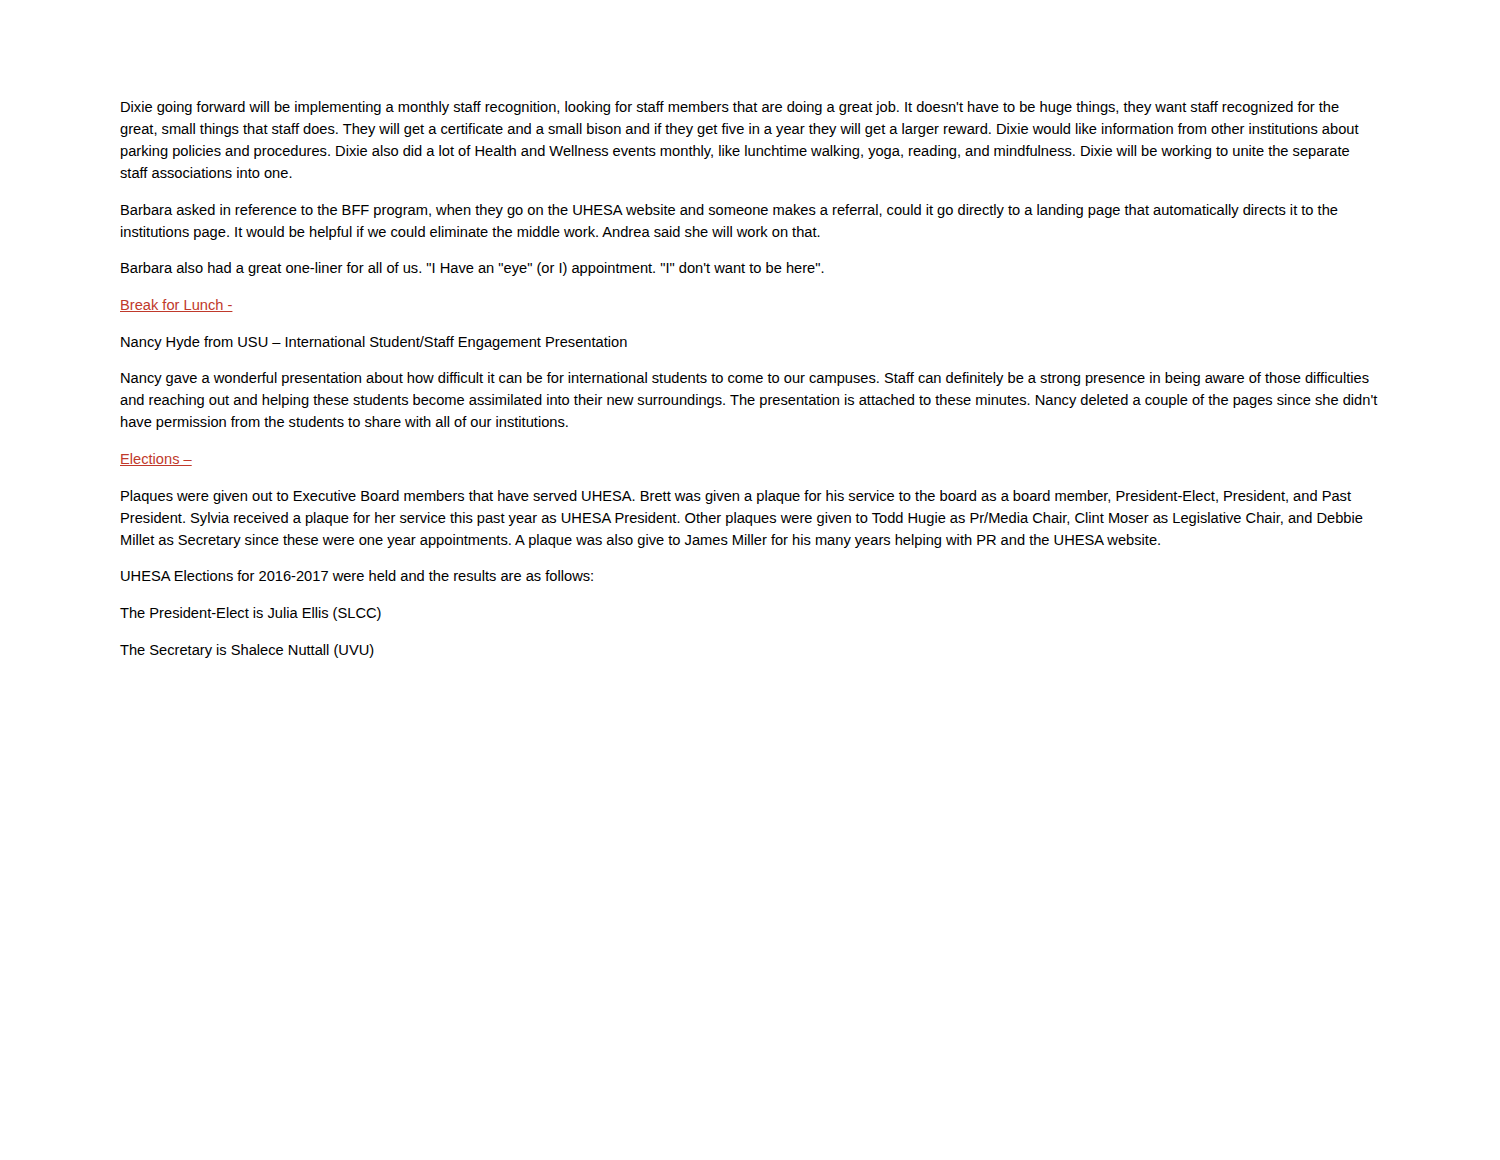Dixie going forward will be implementing a monthly staff recognition, looking for staff members that are doing a great job. It doesn't have to be huge things, they want staff recognized for the great, small things that staff does. They will get a certificate and a small bison and if they get five in a year they will get a larger reward. Dixie would like information from other institutions about parking policies and procedures. Dixie also did a lot of Health and Wellness events monthly, like lunchtime walking, yoga, reading, and mindfulness. Dixie will be working to unite the separate staff associations into one.
Barbara asked in reference to the BFF program, when they go on the UHESA website and someone makes a referral, could it go directly to a landing page that automatically directs it to the institutions page. It would be helpful if we could eliminate the middle work. Andrea said she will work on that.
Barbara also had a great one-liner for all of us. "I Have an "eye" (or I) appointment. "I" don't want to be here".
Break for Lunch -
Nancy Hyde from USU – International Student/Staff Engagement Presentation
Nancy gave a wonderful presentation about how difficult it can be for international students to come to our campuses. Staff can definitely be a strong presence in being aware of those difficulties and reaching out and helping these students become assimilated into their new surroundings. The presentation is attached to these minutes. Nancy deleted a couple of the pages since she didn't have permission from the students to share with all of our institutions.
Elections –
Plaques were given out to Executive Board members that have served UHESA. Brett was given a plaque for his service to the board as a board member, President-Elect, President, and Past President. Sylvia received a plaque for her service this past year as UHESA President. Other plaques were given to Todd Hugie as Pr/Media Chair, Clint Moser as Legislative Chair, and Debbie Millet as Secretary since these were one year appointments. A plaque was also give to James Miller for his many years helping with PR and the UHESA website.
UHESA Elections for 2016-2017 were held and the results are as follows:
The President-Elect is Julia Ellis (SLCC)
The Secretary is Shalece Nuttall (UVU)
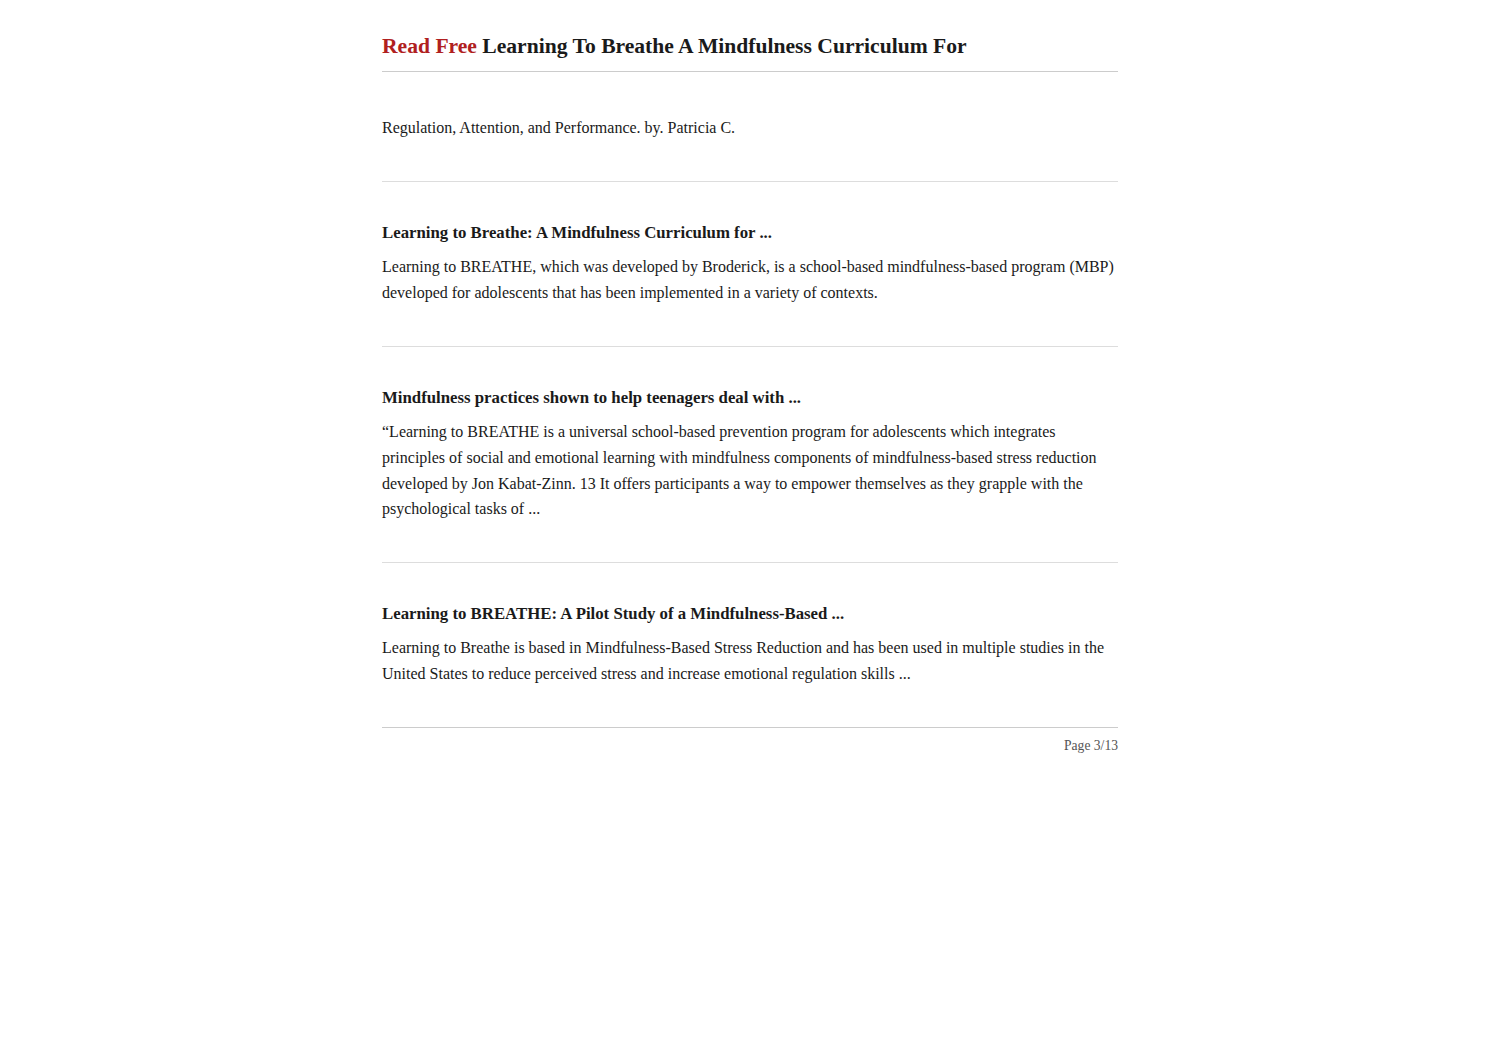Read Free Learning To Breathe A Mindfulness Curriculum For
Regulation, Attention, and Performance. by. Patricia C.
Learning to Breathe: A Mindfulness Curriculum for ...
Learning to BREATHE, which was developed by Broderick, is a school-based mindfulness-based program (MBP) developed for adolescents that has been implemented in a variety of contexts.
Mindfulness practices shown to help teenagers deal with ...
“Learning to BREATHE is a universal school-based prevention program for adolescents which integrates principles of social and emotional learning with mindfulness components of mindfulness-based stress reduction developed by Jon Kabat-Zinn. 13 It offers participants a way to empower themselves as they grapple with the psychological tasks of ...
Learning to BREATHE: A Pilot Study of a Mindfulness-Based ...
Learning to Breathe is based in Mindfulness-Based Stress Reduction and has been used in multiple studies in the United States to reduce perceived stress and increase emotional regulation skills ...
Page 3/13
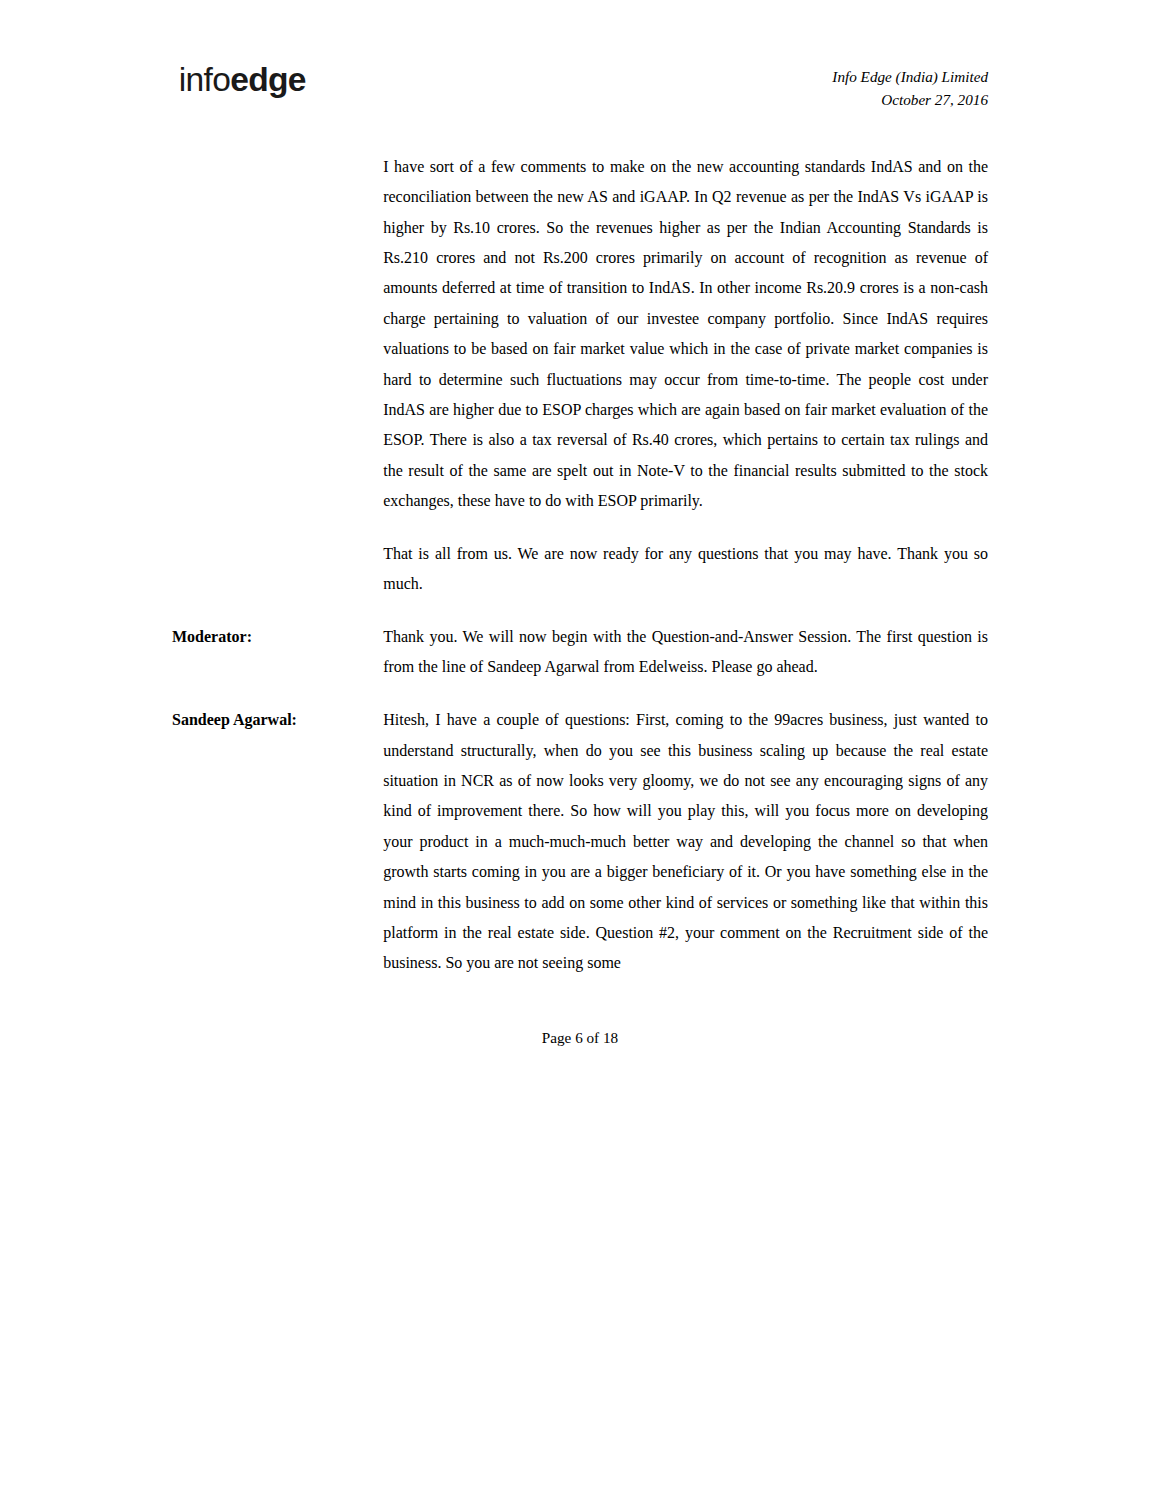info edge
Info Edge (India) Limited
October 27, 2016
I have sort of a few comments to make on the new accounting standards IndAS and on the reconciliation between the new AS and iGAAP. In Q2 revenue as per the IndAS Vs iGAAP is higher by Rs.10 crores. So the revenues higher as per the Indian Accounting Standards is Rs.210 crores and not Rs.200 crores primarily on account of recognition as revenue of amounts deferred at time of transition to IndAS. In other income Rs.20.9 crores is a non-cash charge pertaining to valuation of our investee company portfolio. Since IndAS requires valuations to be based on fair market value which in the case of private market companies is hard to determine such fluctuations may occur from time-to-time. The people cost under IndAS are higher due to ESOP charges which are again based on fair market evaluation of the ESOP. There is also a tax reversal of Rs.40 crores, which pertains to certain tax rulings and the result of the same are spelt out in Note-V to the financial results submitted to the stock exchanges, these have to do with ESOP primarily.
That is all from us. We are now ready for any questions that you may have. Thank you so much.
Moderator:
Thank you. We will now begin with the Question-and-Answer Session. The first question is from the line of Sandeep Agarwal from Edelweiss. Please go ahead.
Sandeep Agarwal:
Hitesh, I have a couple of questions: First, coming to the 99acres business, just wanted to understand structurally, when do you see this business scaling up because the real estate situation in NCR as of now looks very gloomy, we do not see any encouraging signs of any kind of improvement there. So how will you play this, will you focus more on developing your product in a much-much-much better way and developing the channel so that when growth starts coming in you are a bigger beneficiary of it. Or you have something else in the mind in this business to add on some other kind of services or something like that within this platform in the real estate side. Question #2, your comment on the Recruitment side of the business. So you are not seeing some
Page 6 of 18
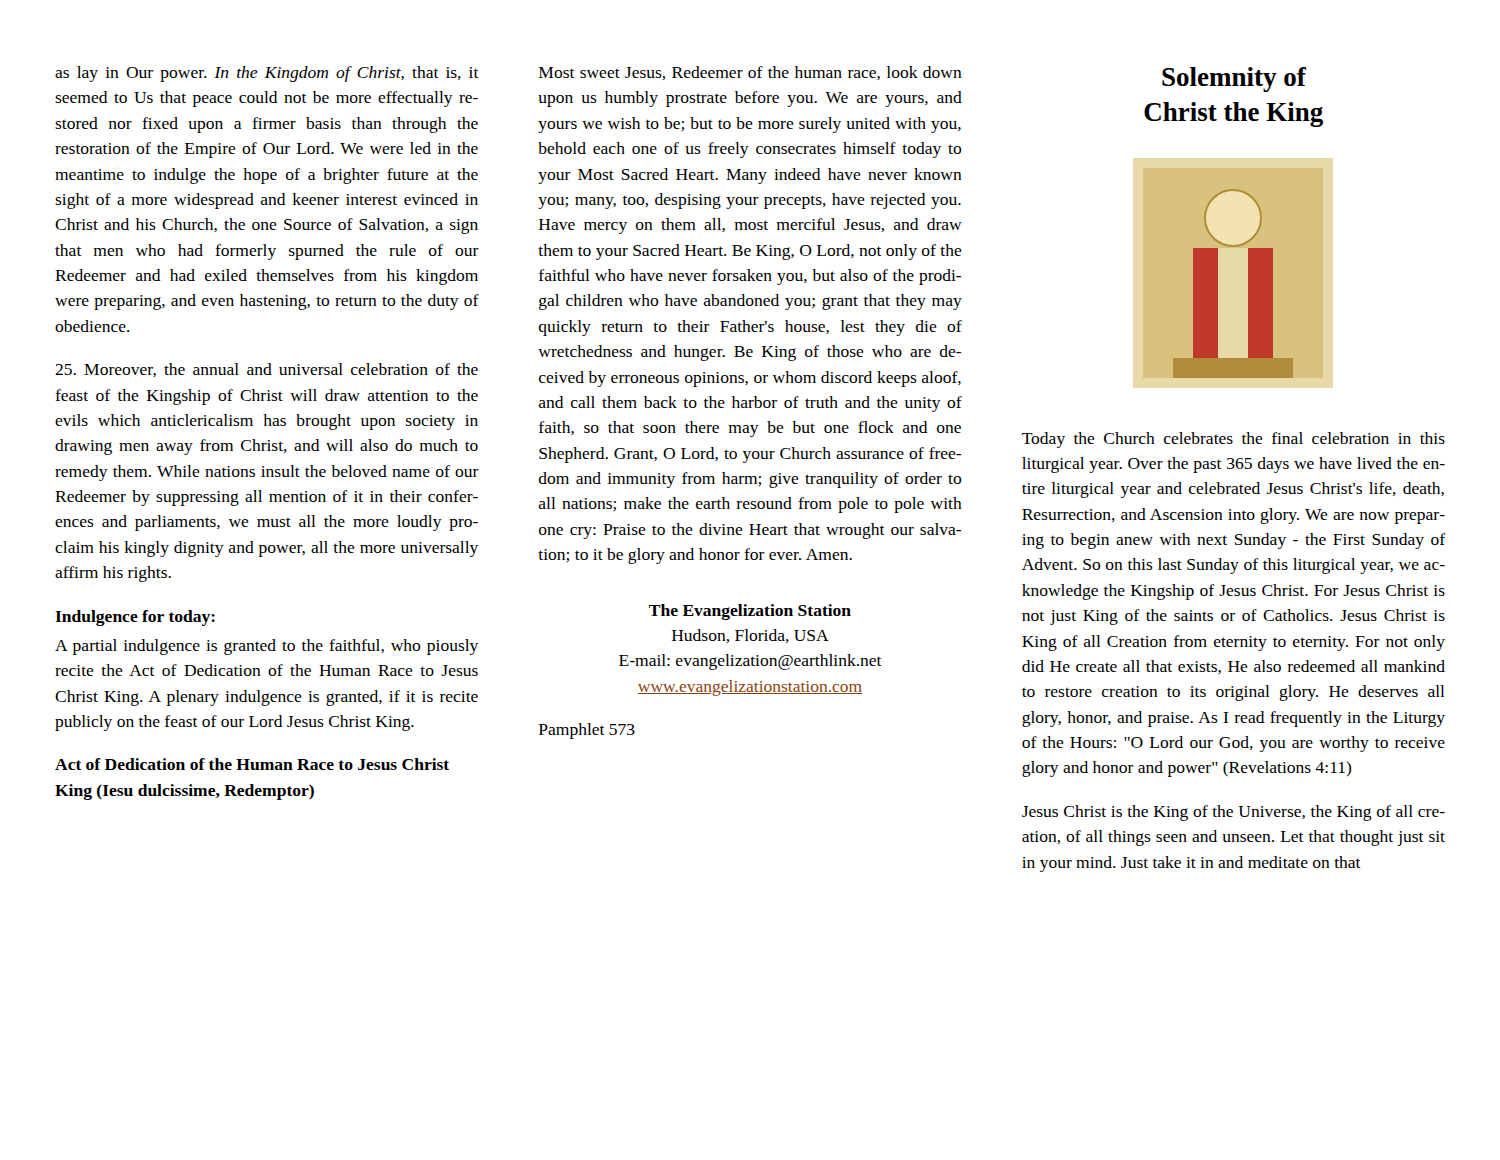as lay in Our power. In the Kingdom of Christ, that is, it seemed to Us that peace could not be more effectually restored nor fixed upon a firmer basis than through the restoration of the Empire of Our Lord. We were led in the meantime to indulge the hope of a brighter future at the sight of a more widespread and keener interest evinced in Christ and his Church, the one Source of Salvation, a sign that men who had formerly spurned the rule of our Redeemer and had exiled themselves from his kingdom were preparing, and even hastening, to return to the duty of obedience.
25. Moreover, the annual and universal celebration of the feast of the Kingship of Christ will draw attention to the evils which anticlericalism has brought upon society in drawing men away from Christ, and will also do much to remedy them. While nations insult the beloved name of our Redeemer by suppressing all mention of it in their conferences and parliaments, we must all the more loudly proclaim his kingly dignity and power, all the more universally affirm his rights.
Indulgence for today:
A partial indulgence is granted to the faithful, who piously recite the Act of Dedication of the Human Race to Jesus Christ King. A plenary indulgence is granted, if it is recite publicly on the feast of our Lord Jesus Christ King.
Act of Dedication of the Human Race to Jesus Christ King (Iesu dulcissime, Redemptor)
Most sweet Jesus, Redeemer of the human race, look down upon us humbly prostrate before you. We are yours, and yours we wish to be; but to be more surely united with you, behold each one of us freely consecrates himself today to your Most Sacred Heart. Many indeed have never known you; many, too, despising your precepts, have rejected you. Have mercy on them all, most merciful Jesus, and draw them to your Sacred Heart. Be King, O Lord, not only of the faithful who have never forsaken you, but also of the prodigal children who have abandoned you; grant that they may quickly return to their Father's house, lest they die of wretchedness and hunger. Be King of those who are deceived by erroneous opinions, or whom discord keeps aloof, and call them back to the harbor of truth and the unity of faith, so that soon there may be but one flock and one Shepherd. Grant, O Lord, to your Church assurance of freedom and immunity from harm; give tranquility of order to all nations; make the earth resound from pole to pole with one cry: Praise to the divine Heart that wrought our salvation; to it be glory and honor for ever. Amen.
The Evangelization Station
Hudson, Florida, USA
E-mail: evangelization@earthlink.net
www.evangelizationstation.com
Pamphlet 573
Solemnity of
Christ the King
Today the Church celebrates the final celebration in this liturgical year. Over the past 365 days we have lived the entire liturgical year and celebrated Jesus Christ's life, death, Resurrection, and Ascension into glory. We are now preparing to begin anew with next Sunday - the First Sunday of Advent. So on this last Sunday of this liturgical year, we acknowledge the Kingship of Jesus Christ. For Jesus Christ is not just King of the saints or of Catholics. Jesus Christ is King of all Creation from eternity to eternity. For not only did He create all that exists, He also redeemed all mankind to restore creation to its original glory. He deserves all glory, honor, and praise. As I read frequently in the Liturgy of the Hours: "O Lord our God, you are worthy to receive glory and honor and power" (Revelations 4:11)
Jesus Christ is the King of the Universe, the King of all creation, of all things seen and unseen. Let that thought just sit in your mind. Just take it in and meditate on that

* * * *

About this task: Copy out, word for word, the part of the entries above that begins at the line with "A partial indulgence" and ends at the line with "(Iesu dulcissime, Redemptor)", including both.

Exercise response:
A partial indulgence is granted to the faithful, who piously recite the Act of Dedication of the Human Race to Jesus Christ King. A plenary indulgence is granted, if it is recite publicly on the feast of our Lord Jesus Christ King.
Act of Dedication of the Human Race to Jesus Christ King (Iesu dulcissime, Redemptor)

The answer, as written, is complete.